━━ Passage shown

24. The Registrant had submitted written representations. In support of his contention within those representations that he believed his departure from the Council in 2016 had been on amicable terms, he supplied a copy of a letter from the Council’s Human Resources Department dated 18 October 2016, in which his resignation of the 21 September 2016 was acknowledged; the Registrant’s contribution in his role within the Learning Pathways Team noted; and administrative matters relating to his departure set out. The Registrant stated that he considered that this was the end of the matter and had been surprised by the subsequent referral to the HCPC. He also stated that he would have allowed his registration to lapse if he had been permitted to do so.
The Registrant’s position on the Allegation
25. It was noted at this stage that the Registrant in his Pro Forma responses admitted the Allegation.
26. In the December 2018 form, he wrote ‘Yes’ next to the question ‘Do you admit the facts alleged against you, as set out in the Notice of Allegation’. This admission was to the Allegation as then drafted; that is, that his statement ‘new post’ had been false.
27. In relation to the June 2019 form, the Registrant in response to the question ‘Do you admit the facts alleged against you, as set out in the Notice of Allegation sent on 21 May 2019 in its entirety?’ he stated ‘Yes – I admit to not being open about the dismissal from the Council’.
28. In this regard the Panel noted that the Registrant may not have appreciated that the particular relating to dishonesty was a finding of fact. The Panel therefore considered his response could not be relied upon to mean that he also admitted to particular 2 in relation to dishonesty.
Panel Findings on Fact
29. Before the Panel sets out its finding on fact it confirms that it has had regard to the fact that the burden of proof is on the HCPC to prove the Allegation to the requisite standard, namely the civil standard of balance of probabilities. There is no burden on the Registrant to disprove anything although, as stated above, the Panel noted his position. The Panel has taken account of the Legal Assessor’s advice in undertaking its task.
30. Particular 1 - Found proven as being false and misleading.
The evidence before the Panel was supported by the statement and live evidence of Mr Dylan Harrison. Mr Harrison confirmed that the Council had failed to identify the fact that the Registrant had previously been dismissed for gross misconduct when he submitted his Application Form. In his opinion, the Registrant should have been open and honest about the reason why he had left the Council in 2005. Mr Harrison was also of the view that, had such a disclosure been made, the Registrant would not have been successful in his application to join the Learning Pathways Team.

━━━━
━━ Extracted material

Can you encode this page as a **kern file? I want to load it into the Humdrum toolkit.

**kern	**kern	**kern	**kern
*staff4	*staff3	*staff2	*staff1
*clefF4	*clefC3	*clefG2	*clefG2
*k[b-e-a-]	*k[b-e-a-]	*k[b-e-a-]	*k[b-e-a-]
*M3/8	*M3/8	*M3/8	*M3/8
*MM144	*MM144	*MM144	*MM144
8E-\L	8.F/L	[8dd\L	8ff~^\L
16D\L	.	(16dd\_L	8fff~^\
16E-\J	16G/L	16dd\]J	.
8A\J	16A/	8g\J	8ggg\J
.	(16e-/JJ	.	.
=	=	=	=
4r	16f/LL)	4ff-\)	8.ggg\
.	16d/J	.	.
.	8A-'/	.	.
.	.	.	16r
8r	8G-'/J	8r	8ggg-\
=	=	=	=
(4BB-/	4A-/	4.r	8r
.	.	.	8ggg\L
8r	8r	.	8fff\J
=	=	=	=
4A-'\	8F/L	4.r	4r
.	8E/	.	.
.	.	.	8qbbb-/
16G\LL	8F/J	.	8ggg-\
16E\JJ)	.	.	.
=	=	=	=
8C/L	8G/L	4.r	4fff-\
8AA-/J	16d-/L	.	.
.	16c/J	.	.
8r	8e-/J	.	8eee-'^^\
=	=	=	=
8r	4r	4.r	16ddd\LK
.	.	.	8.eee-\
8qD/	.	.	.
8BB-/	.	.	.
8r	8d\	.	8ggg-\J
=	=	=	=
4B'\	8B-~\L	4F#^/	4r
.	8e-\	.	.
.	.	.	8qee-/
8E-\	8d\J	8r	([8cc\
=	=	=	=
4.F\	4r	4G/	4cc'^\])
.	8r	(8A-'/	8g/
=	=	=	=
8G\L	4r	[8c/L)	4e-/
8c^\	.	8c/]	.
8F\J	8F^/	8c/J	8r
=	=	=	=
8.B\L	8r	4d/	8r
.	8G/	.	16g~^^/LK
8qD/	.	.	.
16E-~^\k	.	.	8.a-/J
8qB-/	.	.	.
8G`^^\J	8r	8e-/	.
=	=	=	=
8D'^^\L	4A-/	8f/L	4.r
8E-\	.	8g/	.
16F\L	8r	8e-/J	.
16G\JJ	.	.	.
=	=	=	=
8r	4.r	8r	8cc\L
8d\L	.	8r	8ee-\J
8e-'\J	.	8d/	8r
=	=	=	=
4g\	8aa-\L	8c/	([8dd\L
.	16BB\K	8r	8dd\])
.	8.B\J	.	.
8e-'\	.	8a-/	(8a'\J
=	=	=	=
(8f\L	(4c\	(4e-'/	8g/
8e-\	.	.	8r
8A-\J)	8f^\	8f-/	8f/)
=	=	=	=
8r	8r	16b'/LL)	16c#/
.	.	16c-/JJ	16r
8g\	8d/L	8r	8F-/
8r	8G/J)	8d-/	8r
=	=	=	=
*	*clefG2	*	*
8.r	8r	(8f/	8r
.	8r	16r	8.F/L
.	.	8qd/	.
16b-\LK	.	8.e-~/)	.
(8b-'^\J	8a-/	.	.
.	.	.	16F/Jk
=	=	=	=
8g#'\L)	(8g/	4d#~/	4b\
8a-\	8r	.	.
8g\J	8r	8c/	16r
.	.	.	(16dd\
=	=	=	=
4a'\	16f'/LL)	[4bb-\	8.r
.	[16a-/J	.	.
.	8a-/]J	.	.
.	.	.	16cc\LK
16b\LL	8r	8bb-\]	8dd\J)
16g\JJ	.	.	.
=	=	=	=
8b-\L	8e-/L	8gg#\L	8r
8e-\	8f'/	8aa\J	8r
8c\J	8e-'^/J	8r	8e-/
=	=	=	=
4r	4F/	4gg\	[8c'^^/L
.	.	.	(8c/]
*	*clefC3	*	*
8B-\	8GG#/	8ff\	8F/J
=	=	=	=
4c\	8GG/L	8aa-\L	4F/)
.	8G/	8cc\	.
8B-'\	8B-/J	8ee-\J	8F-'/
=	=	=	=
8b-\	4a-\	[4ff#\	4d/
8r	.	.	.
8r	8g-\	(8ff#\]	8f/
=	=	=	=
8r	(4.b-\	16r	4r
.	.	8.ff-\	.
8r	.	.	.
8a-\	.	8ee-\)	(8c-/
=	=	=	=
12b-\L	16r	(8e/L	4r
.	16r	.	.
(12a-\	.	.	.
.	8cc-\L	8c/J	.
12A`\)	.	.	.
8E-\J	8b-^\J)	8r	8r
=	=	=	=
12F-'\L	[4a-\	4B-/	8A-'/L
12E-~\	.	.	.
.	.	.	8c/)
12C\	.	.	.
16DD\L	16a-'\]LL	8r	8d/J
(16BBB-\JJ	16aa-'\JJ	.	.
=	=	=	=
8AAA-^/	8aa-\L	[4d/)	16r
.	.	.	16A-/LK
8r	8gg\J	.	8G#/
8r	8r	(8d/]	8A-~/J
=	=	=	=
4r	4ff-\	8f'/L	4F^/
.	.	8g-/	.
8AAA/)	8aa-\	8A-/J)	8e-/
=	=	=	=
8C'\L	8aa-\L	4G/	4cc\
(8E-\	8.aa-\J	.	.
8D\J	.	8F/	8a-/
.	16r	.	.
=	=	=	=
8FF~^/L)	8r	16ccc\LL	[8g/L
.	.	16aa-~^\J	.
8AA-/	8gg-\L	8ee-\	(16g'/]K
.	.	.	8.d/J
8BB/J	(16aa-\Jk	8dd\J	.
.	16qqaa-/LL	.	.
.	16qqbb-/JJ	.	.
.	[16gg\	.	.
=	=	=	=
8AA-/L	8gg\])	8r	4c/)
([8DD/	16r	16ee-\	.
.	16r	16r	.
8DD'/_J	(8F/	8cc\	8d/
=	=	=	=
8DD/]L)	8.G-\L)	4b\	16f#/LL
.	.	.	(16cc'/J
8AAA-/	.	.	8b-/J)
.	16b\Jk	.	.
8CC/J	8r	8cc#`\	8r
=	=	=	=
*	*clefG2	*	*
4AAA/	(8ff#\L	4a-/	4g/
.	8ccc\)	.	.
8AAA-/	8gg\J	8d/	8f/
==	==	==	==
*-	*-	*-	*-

━━━━

▶ Set tasks:
1. Answer these questions using the panel decision passage:
(a) On what date was the letter from the Council's Human Resources Department written?
(b) In the June 2019 form, what did the Registrant say he admitted to?
(c) According to Mr Harrison, in what year had the Registrant left the Council?
2. Continue the panel decision passage, beginning right after its final sentence.

▶ Responses to the exercise:
1.
(a) 18 October 2016
(b) Not being open about the dismissal from the Council
(c) 2005

2.
31. The Panel accepted the Registrant’s admissions made in his responses on the December 2018 and the June 2019 forms. The Panel also noted the admission made in his written representations that he had consciously written ‘New Post’, through ‘sensitivity and embarrassment of the previous history’ and that he acknowledged that this was ‘misleading’.
32. The Panel considered that it was possible that the Registrant had sought further employment in early 2005 having first, tendered his resignation and, secondly, anticipated the outcome of any disciplinary hearing. In the Panel’s view it was possible for the Registrant to have successfully secured a new post before the end of his notice period. It was therefore possible for his description of leaving for a ‘New Post’ to be considered accurate in this context. The HCPC did not provide any evidence on this point.
33. However, in the Panel’s view, what was written on the Application Form was false in that it omitted pertinent information concerning the reason for his leaving the post.
34. The Panel accepts that describing the reason for leaving as ‘New Post’ was misleading in that it gave an impression which was at variance with the true situation, which was that the Registrant had been the subject of a disciplinary process and was summarily dismissed, albeit only one day before his resignation took effect.
The Panel finds this particular made out on the evidence before it.
35. Allegation 2 - Dishonesty found proven
The Panel noted and accepted the Legal Assessor’s advice on the correct application and interpretation of the decision in Ivey -v- Genting Casinos .
36. The Panel noted the Registrant’s statement that, whilst he appreciated that the information supplied in the Application Form was misleading, he had anticipated that this issue would be explored by the Human Resources Department at interview. This assumption by the Registrant had the effect of placing the burden upon the Council to raise the issue at interview. In the Panel’s view it was not a reasonable expectation that it was the Council’s responsibility to raise this matter at interview instead of the Registrant being open and honest in his application or at interview. The Panel was of the view that the Registrant’s expectation in this regard revealed his understanding that the information regarding his dismissal was relevant to the Council’s consideration as to his suitability for employment.
37. The Registrant states that he was ‘sensitive and embarrassed of the previous history’ to disclose his dismissal. However, that does not remove the need for openness, honesty and candour. The Registrant admits that he knew he should have disclosed this information. The fact that the Registrant then allowed the deception to continue was clearly for his benefit.
38. In the Panel’s view the Registrant knew that what he was doing was dishonest at the time he did it. However, even if at the time of filling in the Application Form the Registrant had not believed his actions to be dishonest, in the Panel’s view his actions would, objectively, still be considered as dishonest by ordinary members of the public. The Panel therefore finds the allegation of dishonesty proven.
Ground - misconduct.
39. The Panel appreciates that at this stage in the proceedings there is no burden on the HCPC. It is a matter for the judgment of the Panel as to whether the matters found proven, together or individually, constitute misconduct. In reaching its decision the Panel has taken into account the guidance issued by the HCPTS in its Practice Note entitled ‘Finding fitness to practise is impaired’ and the terms of the HCPTS Standards of Conduct, Performance and Ethics current at the time of these events.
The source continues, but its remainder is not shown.